No matter what you call yourself, the important thing to remember is who you are, the kind of person you want to be, what you stand for, and why. If your religion or your spirituality or lack thereof aren’t making you a better person and inspiring you to have a positive impact on the world around you, that’s what you should consider re-evaluating. Having a community to hold you accountable can be beneficial, but if you aren’t motivated to hold yourself to a certain standard regardless of who you think may be watching, how effective can you say that community is? And who says it has to be one or the other? If the goal is personal growth and accountability, the way you pursue that may be less important than the pursuit itself.

What do you think? Is spirituality or religion preferable to the other, or are they really the same thing? If you consider yourself to be “religious,” what does that mean to you and why? If you consider yourself to be “spiritual,” what does that mean to you and why?

Further Reading:
Are there dangers in being “spiritual but not religious”? by John Blake

Criticisms of Spirituality without Religion:
Viewpoint: The Limitations of Being ‘Spiritual but Not Religious’ by Rabbi David Wolpe
Spiritual But Not Religious – Not so Fast! by James Martin
Spiritual but Not Religious: The vital interplay between submission and freedom by Amy Hollywood

Criticism of Organized Religion:
Criticism of Religion Wiki (links to a variety of sources on a wide range of criticisms regarding several different religions)
Problems of Organized Religion by Paul Brunton
A Historical Outline of Modern Religious Criticism in Western Civilization by R.G. Price

What Role Does Religion Have in the World?

We’ve reached the point where we discuss a topic that most people have opinions on but they either don’t like to talk about or can’t talk about without arguing: Religion! Right now, more than 75% of the world’s population is a part of some religious community. The word “religion” is perhaps derived from the Latin word “religare”, meaning “bind together”. Historically, one positive aspect of religion has been its ability to unite people in common beliefs and practices for a shared common goal. However, that unity has also been known to become warped, with religion being used to justify doing harm rather than good. So what does that mean for us? Is religion good, bad, irrelevant, or obsolete?

Here’s what we know:

1. No one really knows where “religion” originated. According to anthropologists John Monaghan and Peter Just, “Many of the great world religions appear to have begun as revitalization movements of some sort, as the vision of a charismatic prophet fires the imaginations of people seeking a more comprehensive answer to their problems than they feel is provided by everyday beliefs (Monaghan, John; Just, Peter (2000). Social & Cultural Anthropology. New York: Oxford University Press. p. 126).”

2. Religious development has taken different forms in different cultures. Some religions emphasize practice, while others emphasize beliefs or doctrines. Some religions prioritize people having their own personal (subjective) religious experiences, while others consider the activities of the religious community as a whole to be the most important thing. Some religions claim to be universal, believing their laws must be (or eventually will be) followed by everyone, while others are designed to only be practiced by a select group (Monaghan, John; Just, Peter (2000). Social & Cultural Anthropology. New York: Oxford University Press. p. 124).

Saved entries:
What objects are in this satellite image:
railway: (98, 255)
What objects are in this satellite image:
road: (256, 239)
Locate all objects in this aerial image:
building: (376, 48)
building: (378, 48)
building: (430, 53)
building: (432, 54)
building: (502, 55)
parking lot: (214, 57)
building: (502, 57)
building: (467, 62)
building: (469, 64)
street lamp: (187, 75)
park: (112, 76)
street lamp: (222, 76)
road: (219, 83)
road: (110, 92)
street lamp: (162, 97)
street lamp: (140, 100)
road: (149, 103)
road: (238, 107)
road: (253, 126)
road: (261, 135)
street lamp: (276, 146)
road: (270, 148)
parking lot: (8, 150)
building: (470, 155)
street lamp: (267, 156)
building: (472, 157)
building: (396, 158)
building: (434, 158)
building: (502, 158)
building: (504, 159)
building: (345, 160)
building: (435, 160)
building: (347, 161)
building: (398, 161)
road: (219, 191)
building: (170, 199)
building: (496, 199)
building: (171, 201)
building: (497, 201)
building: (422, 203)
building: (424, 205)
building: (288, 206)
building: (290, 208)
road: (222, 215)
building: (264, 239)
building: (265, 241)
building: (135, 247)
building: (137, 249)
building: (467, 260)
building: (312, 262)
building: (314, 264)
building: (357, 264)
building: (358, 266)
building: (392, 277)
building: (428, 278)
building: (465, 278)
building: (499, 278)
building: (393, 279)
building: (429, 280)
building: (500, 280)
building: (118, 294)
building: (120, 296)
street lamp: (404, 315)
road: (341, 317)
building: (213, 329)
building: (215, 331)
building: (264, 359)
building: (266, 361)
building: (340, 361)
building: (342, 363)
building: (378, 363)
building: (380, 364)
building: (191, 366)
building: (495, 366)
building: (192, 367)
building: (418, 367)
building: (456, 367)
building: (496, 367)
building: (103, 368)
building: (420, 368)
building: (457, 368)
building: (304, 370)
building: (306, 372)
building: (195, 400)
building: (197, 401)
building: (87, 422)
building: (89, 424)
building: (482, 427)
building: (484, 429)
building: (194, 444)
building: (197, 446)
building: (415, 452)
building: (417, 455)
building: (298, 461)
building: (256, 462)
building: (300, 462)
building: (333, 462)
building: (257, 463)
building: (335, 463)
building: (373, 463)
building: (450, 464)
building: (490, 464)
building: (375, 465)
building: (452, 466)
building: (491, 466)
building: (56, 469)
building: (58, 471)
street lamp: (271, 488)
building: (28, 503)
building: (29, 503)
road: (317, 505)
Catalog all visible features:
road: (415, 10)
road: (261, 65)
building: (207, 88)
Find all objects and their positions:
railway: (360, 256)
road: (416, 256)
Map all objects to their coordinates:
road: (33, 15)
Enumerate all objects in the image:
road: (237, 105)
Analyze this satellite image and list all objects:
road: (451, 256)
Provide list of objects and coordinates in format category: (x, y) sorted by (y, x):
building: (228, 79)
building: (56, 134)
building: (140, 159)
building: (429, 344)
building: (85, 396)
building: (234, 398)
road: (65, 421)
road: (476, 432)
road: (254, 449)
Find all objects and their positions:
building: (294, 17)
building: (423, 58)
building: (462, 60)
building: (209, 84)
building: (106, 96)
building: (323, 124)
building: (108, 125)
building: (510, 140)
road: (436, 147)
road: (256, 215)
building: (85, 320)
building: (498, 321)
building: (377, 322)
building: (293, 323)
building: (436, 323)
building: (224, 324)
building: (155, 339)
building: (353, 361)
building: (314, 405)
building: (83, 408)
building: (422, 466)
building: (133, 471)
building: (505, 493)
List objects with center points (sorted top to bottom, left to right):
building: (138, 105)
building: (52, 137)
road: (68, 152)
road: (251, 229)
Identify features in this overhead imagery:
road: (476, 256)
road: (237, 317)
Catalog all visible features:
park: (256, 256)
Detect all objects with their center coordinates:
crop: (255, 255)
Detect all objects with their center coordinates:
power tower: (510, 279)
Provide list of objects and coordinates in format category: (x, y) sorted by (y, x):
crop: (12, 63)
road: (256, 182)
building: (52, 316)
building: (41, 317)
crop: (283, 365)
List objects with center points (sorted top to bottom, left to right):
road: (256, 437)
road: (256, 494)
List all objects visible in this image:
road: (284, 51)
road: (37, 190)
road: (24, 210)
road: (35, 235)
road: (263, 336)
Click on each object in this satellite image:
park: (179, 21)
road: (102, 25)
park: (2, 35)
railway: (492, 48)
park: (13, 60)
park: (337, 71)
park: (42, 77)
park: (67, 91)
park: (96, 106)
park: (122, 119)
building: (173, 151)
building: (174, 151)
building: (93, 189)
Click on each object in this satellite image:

The tasks:
A: Which authors are credited by name in the further reading list of the text on religion and spirituality?
B: Carry the text on religion and spirituality forward, starting after its last sentence.

Results of the exercise:
A: John Blake, Rabbi David Wolpe, James Martin, Amy Hollywood, Paul Brunton, R.G. Price

B:
3. Anthropologists John Monoghan and Peter Just also state that “it seems apparent that one thing religion or belief helps us do is deal with problems of human life that are significant, persistent, and intolerable. One important way in which religious beliefs accomplish this is by providing a set of ideas about how and why the world is put together that allows people to accommodate anxieties and deal with misfortune (Monaghan, John; Just, Peter (2000). Social & Cultural Anthropology. New York: Oxford University Press. p. 124).”

Very few human communities have existed without some sort of religious belief system being incorporated into their culture. Although many people would deny that they are religious, with an estimated 4,200 different religions currently in practice worldwide, others would argue that religion is as intrinsic to human beings as is breathing.

What do you think? Do we need religion? If so, why? If not, why? Is there a way to incorporate the good things religion has to offer into our lives without taking on the bad? Let us know your thoughts in the comments below!

You’re Worth It

Being a mom and a wife isn’t easy. If marriage isn’t complicated enough, adding kids and the military to the mix leads to a whole other mess of problems! I got married and had my children when I was still pretty young. Over time, I’ve learned how being a wife and mother increases the chances of losing your identity, or rather, not even realizing you have an identity because it gets lost in the daily hustle and bustle of caring for everyone but yourself. 

Growing up in church and in a God-fearing home, I was raised to always go to God first for everything. But then I grew up and life hit me at full speed. Before I knew it, I had a baby, a husband who was traveling the world with the military, and no sense of self. I was alone in a brand new place with no family and no desire to make new friends. I didn’t have anyone to tell me that I may be suffering from postpartum depression, so I just spent years in a dark and low place, wondering…why? Why did I feel so lost? Why wasn’t I thriving like some of my peers? 

Why did the darkness feel so hard to come out of?

My vision of being a wife and mother was nowhere near my reality. I constantly told myself that I wasn’t good enough, even occasionally questioning the reason I was alive. However, with time, I have learned to give myself grace. I expected so much out of my life while putting in so little. I wanted to have it all, but poured hardly anything into myself. Then I beat myself up because I was not where I wanted to be. It was like being in an abusive relationship with my subconscious. I had to wake up and get out! I also had to accept the fact that even though I’m not always where I want to be, it’s alright, because I’m right where God wants me to be.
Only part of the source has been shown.